Quantum Teleportation, Not quite Beam me Scotty!
Scientists at The University of Geneva have successfully teleported a particle of light 25km. While it’s not exactly “Beam me up Scotty” material, Quantum Teleportation is still pretty cool. Computers are being built off this new technology, and they will shape the future of our communications.
I was quite a Star Trek fan as a kid. To be honest, it was just any science fiction. From Star Wars to Alex Mack, I loved it all. And while I’ve gotten taller, I haven’t really grown up. My inner-kid still gets super excited when any new scientific development resembles a gadget from my childhood. So when I heard about teleportation, I knew I had to find out more.

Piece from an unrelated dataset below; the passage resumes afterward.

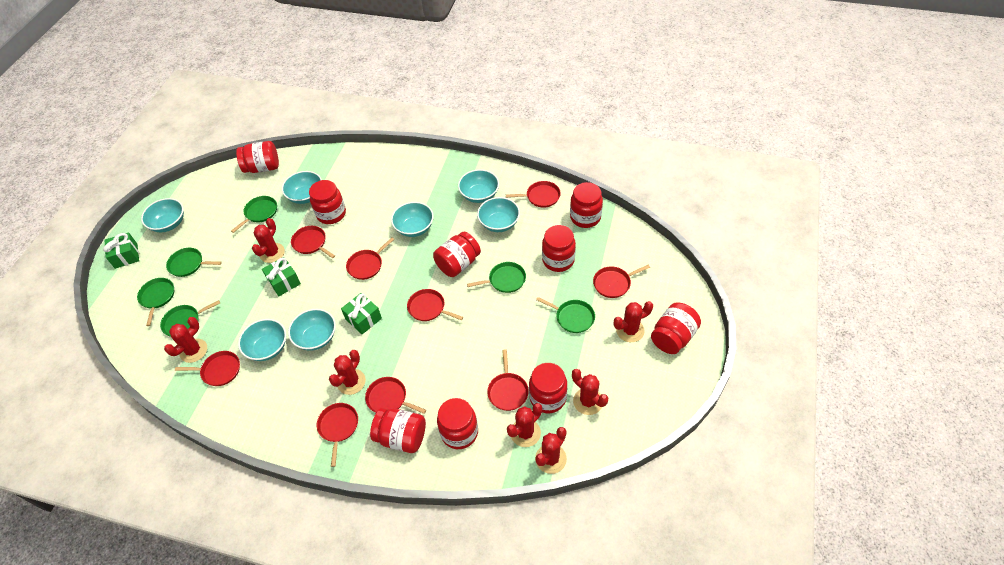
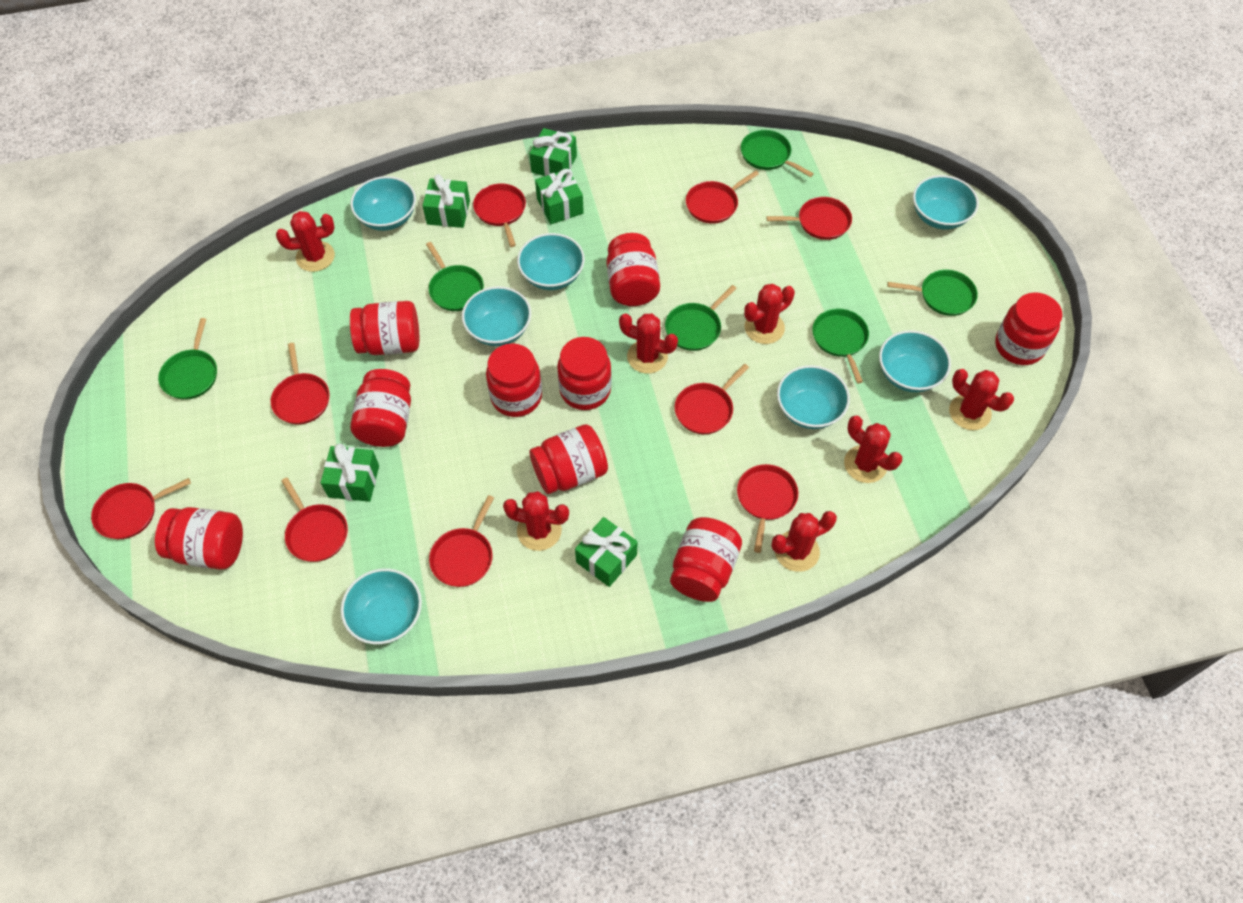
green gift: 3 -> 5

Quantum Mechanics is essentially the physics of the very very small. For example, it’s how electrons, protons as well as photons (particles of light) work. When you get down to this level, things don’t behave in a classical, or Newtonian, way.
To demonstrate this point, we have the “Schrodinger’s Cat Thought Experiment”. Erwin Schrodinger was an extremely prominent Quantum Physicist in the early 1900’s. He came up with this rather morbid thought experiment in 1935. A cat is put in a box where nobody can observe it. A contraption is set up which will let out a poisonous gas in the event that a particle decays. Quantum mechanics says that the particle is in a combination of states until an observation has been made. This means that the particle has both decayed and not-decayed at the same time. Which also means, that while the box is still closed, the cat is both dead and alive simultaneously. Like some dodgy, zombie apocalypse film.

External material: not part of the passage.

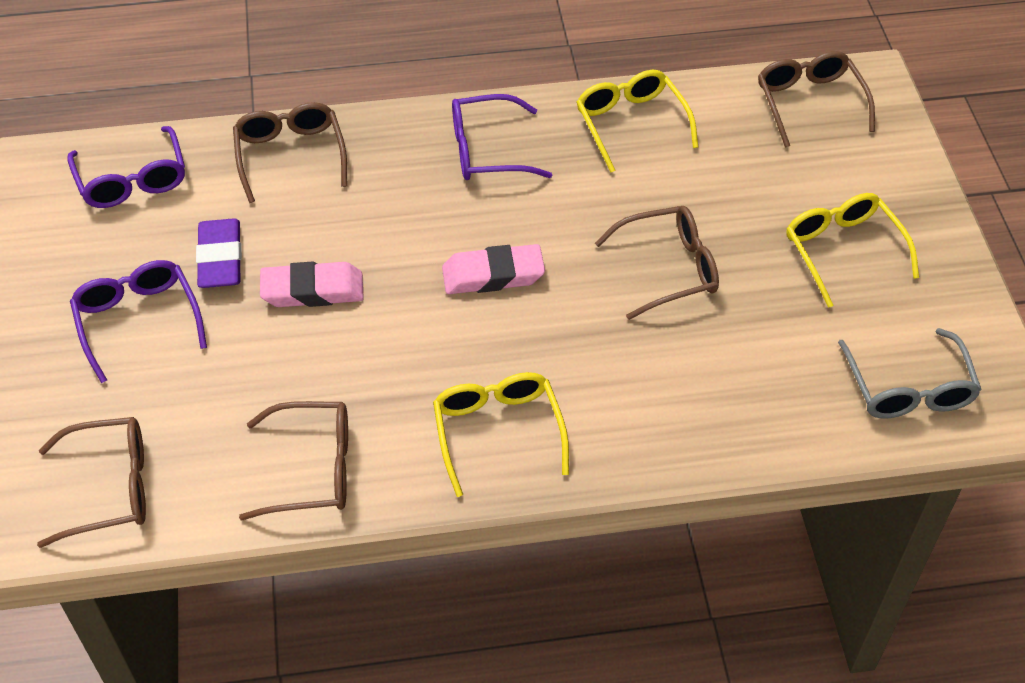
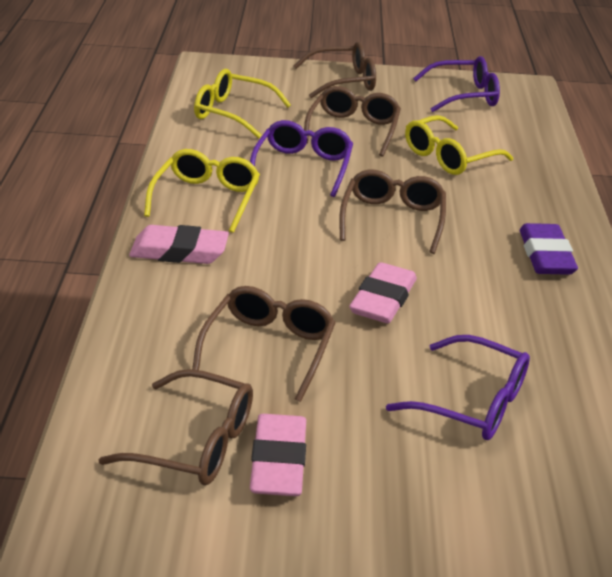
grey glasses: 1 -> 0
pink eraser: 2 -> 3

Another area in quantum mechanics which is a little weird is called Entanglement. This is where two particles are connected in some unknown and spooky way. Think of two people on a seesaw. As one goes up, the other automatically goes down. Particles each have certain intrinsic properties which make them identifiable. For example, the charge is defined as positive (ie. a proton) or negative (an electron). Scientists also look at a property called spin, which describes the angular momentum of the particle. A particle is said to be either spin up or spin down. When two particles have become entangled, if one of them has spin up, the other must be spin down. The change of state of one automatically affects the state of the other, irrespective of distance. There is some unknown inner connection between the two.
The actual act of quantum teleportation is not what you would probably think. It’s almost more of a copy that is produced. Say you have a pair of entangled photons. Putting them in separate cardboard boxes, one is given to Alice, the other to Bob. Alice takes a peek at hers, and in doing so determines what state it is in. Bob then knows, without opening his lightweight delivery, exactly what is inside.
The new results in Geneva use a crystal as a type of storage device to teleport a photon. Rather than Alice and Bob, one of the entangled photons is sent to a crystal, while the other is sent along a rather long piece of optical fibre (25km to be exact). Yet another photon is sent after the second along the line of optical fibre, crashing into it and destroying both of them. The University of Geneva found that the information wasn’t destroyed on impact though, and was actually sent to the entangled pair in the crystal. The information is teleported instantaneously across this distance.
These crystals are home to the photonic information which is teleported. © GAP, University of Geneva (UNIGE). More info at Eurekalert.org
There is still a long way to go in quantum computing and communications, but this is an important step forward. A world of quantum computing would find us with ultrafast and extremely secure communications and networks.